Conversion & funnels

Sample size in experiments

Sample size is the number of subjects per arm an experiment needs to detect a chosen effect with acceptable error rates. It is computed in advance from the baseline rate, the minimum effect worth detecting, and the false-positive and false-negative rates you accept. Too small and you miss real effects; running until 'it looks good' inflates false positives.

Verified against primary sources

What this means

Sample size is how many subjects per variant you need before the experiment can reliably tell signal from noise. It depends on four things: the baseline conversion rate, the smallest effect you care about (the minimum detectable effect), the significance level (false-positive rate), and the power (one minus the false-negative rate). Fix those and the required size follows.

▶ INFORMATION PROVIDED
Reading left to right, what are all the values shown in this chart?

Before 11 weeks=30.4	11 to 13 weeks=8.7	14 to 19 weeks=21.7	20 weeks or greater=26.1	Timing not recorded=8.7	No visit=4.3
==
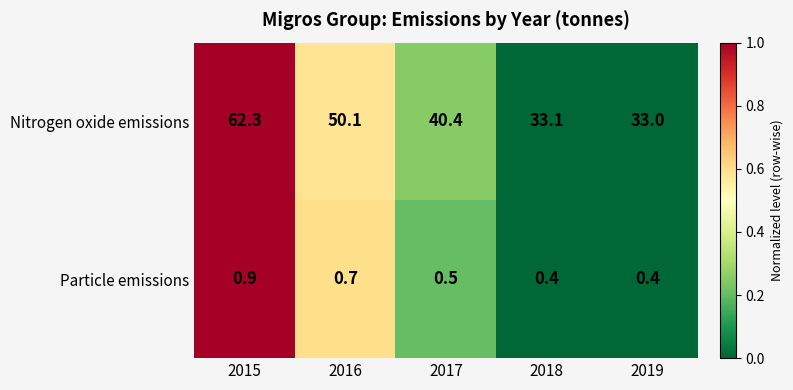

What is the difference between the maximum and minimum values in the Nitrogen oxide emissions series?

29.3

▶ ASSIGNMENT A
Answer these questions using the text on sample size in experiments:
(i) What does running an experiment until 'it looks good' inflate?
(ii) How does the text define power?
(iii) What is the smallest effect you care about also called?
▶ ASSIGNMENT B
Go on with the text on sample size in experiments, starting after its last sentence.

▶ TASK RESULT A
(i) False positives.
(ii) One minus the false-negative rate.
(iii) The minimum detectable effect.

▶ TASK RESULT B
Why plan it first

If the sample is too small, the test is underpowered: a real effect can be present yet go undetected, and a null result means little. If instead you run with no target and stop when the numbers look good, you are peeking, which inflates false positives. Computing the size up front gives a clear stopping point and an honest interpretation either way.

Smaller effects need larger samples — detecting a tiny improvement can require far more traffic than detecting a large one.

Depends on baseline, effect size, significance, power
Underpowered tests miss real effects
A pre-set size prevents result-peeking

How it appears in analytics and logs

A sample-size calculation tells you the traffic an experiment needs to reliably detect the effect you care about. Falling short means a 'no difference' result may simply be an underpowered test.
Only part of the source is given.